I’ve had a fascination for the metronome since an early teenager-

You ask, what’s so fascinating about a metronome?

Well, the strive for performing with one, and playing in time is one of the important basics of great musicianship. Ah, becoming one with the metronome… It’s a beautiful thing. just ask any session player in Nashville.

You can tell right away (at least I can) a musician who has practiced with one vs. the musician that hasn’t. Yes, good music breaths and tempos shift. But this should be done according to feeling, and not by chance.

I once recorded a band that was having some serious timing issues, so I created an elaborate click track for them to play to. One of the band members during his speeding up solo stopped playing and said “hey, the click is going off.”

I said the following… Technically, I would say that indeed, the click IS going off… but not as much as you are.”

If you are a musician I’m certain that you experienced the following… You are all playing as a group at one tempo, in a groove.  Then a musician takes a solo… either ahead or behind the groove and “pulls the band” into another tempo. Some musicians are notorious for speeding up tempos, especially in bluegrass music.
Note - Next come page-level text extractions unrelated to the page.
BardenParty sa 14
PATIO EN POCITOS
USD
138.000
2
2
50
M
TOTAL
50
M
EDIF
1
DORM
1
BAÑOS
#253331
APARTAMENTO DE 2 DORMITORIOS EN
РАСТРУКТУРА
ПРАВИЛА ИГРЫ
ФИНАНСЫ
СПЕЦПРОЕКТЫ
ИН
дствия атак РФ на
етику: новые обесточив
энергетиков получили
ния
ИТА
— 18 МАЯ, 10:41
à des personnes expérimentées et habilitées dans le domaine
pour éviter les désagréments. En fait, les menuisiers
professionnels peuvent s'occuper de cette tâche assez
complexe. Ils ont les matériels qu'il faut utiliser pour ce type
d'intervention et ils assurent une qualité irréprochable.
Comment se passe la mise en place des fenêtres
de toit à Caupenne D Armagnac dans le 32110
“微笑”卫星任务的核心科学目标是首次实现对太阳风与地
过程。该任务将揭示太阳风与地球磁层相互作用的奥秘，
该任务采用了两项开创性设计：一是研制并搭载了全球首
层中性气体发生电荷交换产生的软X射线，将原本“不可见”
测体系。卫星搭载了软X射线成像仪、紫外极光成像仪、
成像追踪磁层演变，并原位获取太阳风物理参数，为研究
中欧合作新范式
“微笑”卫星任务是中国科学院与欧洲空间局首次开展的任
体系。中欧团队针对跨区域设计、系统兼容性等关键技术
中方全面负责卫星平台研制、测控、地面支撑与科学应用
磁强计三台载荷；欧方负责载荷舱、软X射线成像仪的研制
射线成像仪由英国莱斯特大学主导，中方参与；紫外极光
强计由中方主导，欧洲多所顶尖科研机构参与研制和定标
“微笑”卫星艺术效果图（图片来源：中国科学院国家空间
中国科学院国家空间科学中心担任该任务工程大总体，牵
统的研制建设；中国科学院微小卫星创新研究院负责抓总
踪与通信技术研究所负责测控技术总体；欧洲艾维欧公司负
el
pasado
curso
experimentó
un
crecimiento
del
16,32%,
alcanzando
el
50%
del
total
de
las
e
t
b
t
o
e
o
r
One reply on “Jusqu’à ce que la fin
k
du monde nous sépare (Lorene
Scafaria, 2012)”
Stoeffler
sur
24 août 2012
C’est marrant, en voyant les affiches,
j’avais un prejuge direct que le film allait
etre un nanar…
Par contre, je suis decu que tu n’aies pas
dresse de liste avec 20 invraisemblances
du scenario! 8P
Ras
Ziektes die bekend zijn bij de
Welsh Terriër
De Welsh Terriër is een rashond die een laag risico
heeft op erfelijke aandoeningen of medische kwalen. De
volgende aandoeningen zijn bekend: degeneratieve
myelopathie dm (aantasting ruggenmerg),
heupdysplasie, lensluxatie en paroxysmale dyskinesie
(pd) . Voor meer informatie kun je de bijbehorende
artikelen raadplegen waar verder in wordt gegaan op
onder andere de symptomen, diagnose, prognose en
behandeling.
It’s just so natural to go along with it, and almost impossible to prevent.

Anyway, here’s a video that is just amazing to me which shows under certain circumstances, that even a metronome  can get pulled away or “bullied” by the group to follow their groove rather than keep it’s own tempo. Here’s the explanation:

“If you place 32 metronomes on a static object and set them rocking out of phase with one another, they will remain that way indefinitely. Place them on a moveable surface, however, and something very interesting (and very mesmerizing) happens.

The metronomes in this video fall into the latter camp. Energy from the motion of one ticking metronome can affect the motion of every metronome around it, while the motion of every other metronome affects the motion of our original metronome right back. All this inter-metranome “communication” is facilitated by the board, which serves as an energetic intermediary between all the metronomes that rest upon its surface. The metronomes in this video (which are really just pendulums, or, if you want to get really technical, oscillators) are said to be “coupled.”

The math and physics surrounding coupled oscillators are actually relevant to a variety of scientific phenomena, including the transfer of sound and thermal conductivity.”  read more

On thing that I didn’t see was if the metronomes were all set to the same tempo. I would imagine this really won’t work unless that was the case.